According to legend, Pheidippides ran the approximately 25 miles to announce the defeat of the Persians to some anxious Athenians. Not quite in mid-season shape, he delivered the message “Niki!” (Victory!) then kneeled over and died.
Pierre de Frédy, Baron de Coubertin was a French educator and historian, and founder of the International Olympic Committee, as well as its second President organized the first official race in 1896 from the Marathon Bridge to Olympic Stadium in Athens, a distance of about 24.85 miles or 40,000 meters. Spiridon Louis, a Greek postal worker, won that first race in 2 hours, 58 minutes, 50 seconds, finishing seven minutes ahead of the pack. Of the 25 entrants, only 9 runners hit the finish line.
After 1896, the next few Olympic Marathon varied in distance with the idea that as long as all runners ran the same course, there was no need to keep the distance exactly the same.
For the 1908 London Olympics, the course was laid out from Windsor Castle to White City stadium, about 26 miles. However, to locate the finish line in front of the royal family’s viewing box, an extra 385 yards was added inside the stadium. Hence the marathon tradition of yelling “God save the Queen” in the last mile.
Despite the success of that first race, it took 13 more years of arguing before the International Amateur Athletic Federation (IAAF) adopted the 1908 distance as the official marathon. In fact, of the first seven modern Olympics, there were six different distances.
The Olympic Games actually inspired the first Boston Marathon, which culminated on April 19, 1897.Today; there are more than 500 organized marathons in 64 countries around the world each year, with more than 425,000 marathon finishers in the United States alone.
The standard distances shall be
- Half Marathon(21km)
- Marathon (42.195km)
The races shall be run on made-up roads. However, when traffic or similar circumstances make it unsuitable, the course, duly marked, may be on a bicycle path or footpath alongside the road, but not on soft ground such as grass verges or the like. The start and finish may be within an athletic Field of Play.

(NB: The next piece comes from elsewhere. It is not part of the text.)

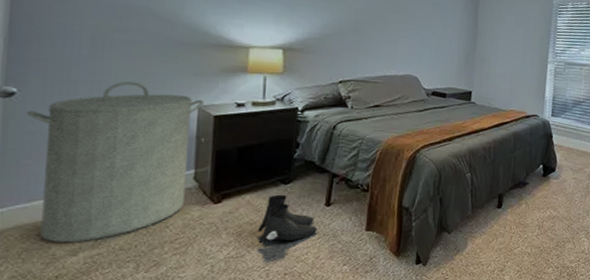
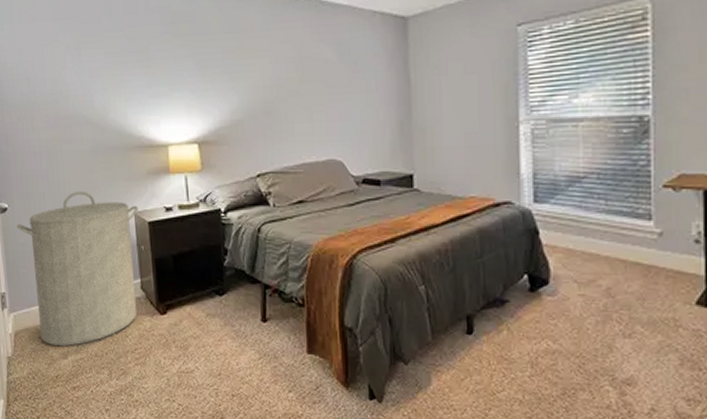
boots: present [257,194,319,244] -> none [201,306,258,360]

In all competitions where possible, the measurement line should be marked along the course in a distinctive colour that cannot be mistaken for other markings.
The length of the course shall not be less than the official distance for the event.

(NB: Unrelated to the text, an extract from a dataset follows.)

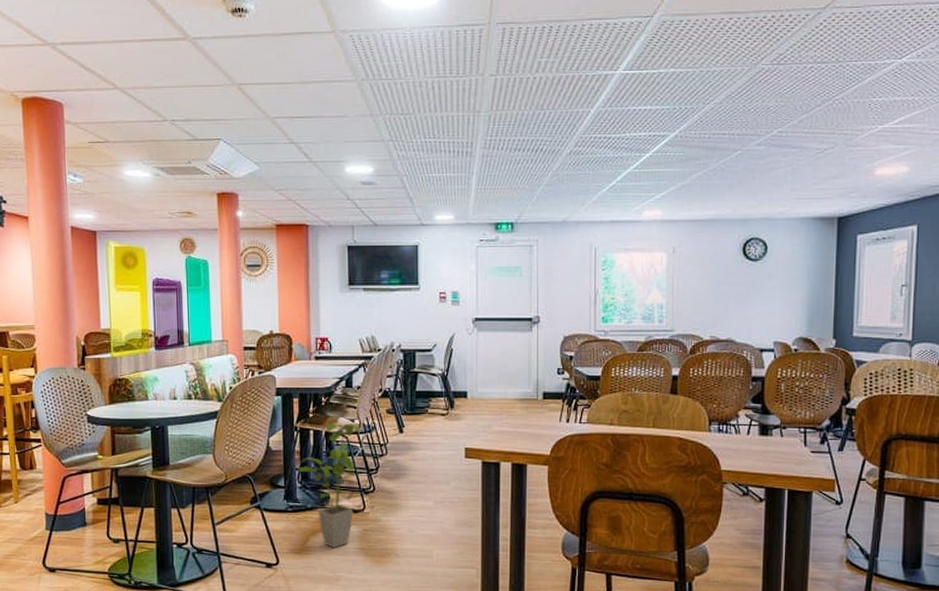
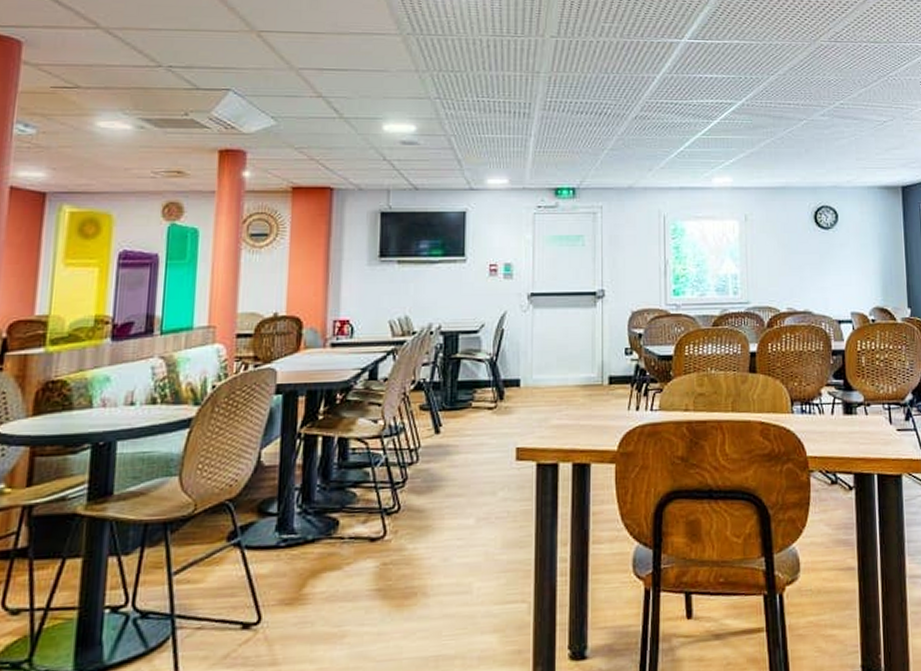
house plant: present [299,423,360,548] -> none [299,425,384,593]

The distance in kilometres on the route shall be displayed to all athletes.
The races shall be started by the firing of a gun, cannon, air horn or like device. The commands for races longer than 400m shall be used
In races which include a large number of athletes, five-minute, three-minute and one-minute warnings before the start of the race should be given. On the command “On your marks”, the athletes shall assemble on the start line in the manner determined by the organisers. The Starter shall ensure that no athlete has his foot (or any part of his body) touching the start line or the ground in front of it, and shall then start the race.
Drinking / Sponging and Refreshment Stations
Water and other suitable refreshments shall be available at the start and finish of all races.
For all events, water shall be available at suitable intervals of approximately 5km. For events longer than 10km, refreshments other than water may be made available at these points.
Refreshments may include drinks, energy supplements, foodstuffs or any other item other than water. The Organisers will determine which refreshments it will provide based on prevailing conditions.
Refreshments will normally be provided by the Organisers but it may permit athletes to provide their own, in which case the athlete shall nominate at which stations they shall be made available to him. Refreshments provided by the athletes shall be kept under the supervision of officials designated by the Organisers from the time that the refreshments are lodged by the athletes or their representatives. Those officials shall ensure that the refreshments are not altered or tampered with in any way.
An athlete may, at any time, carry water or refreshment by hand or attached to his body provided it was carried from the start or collected or received at an official station.
An athlete who receives or collects refreshment or water from a place other than the official stations, except where provided for medical reasons from or under the direction of race officials, or takes the refreshment of another athlete, should, for a first such offence, be warned by the Referee normally by showing a yellow card. For a second offence, the Referee shall disqualify the athlete, normally by showing a red card. The athlete shall then immediately leave the course.
An athlete may leave the marked course with the permission and under the supervision of an official, provided that by going off course he does not shorten the distance to be covered.
If the Referee is satisfied on the report of a Judge or Umpire or otherwise that an athlete has left the marked course thereby shortening the distance to be covered, he shall be disqualified.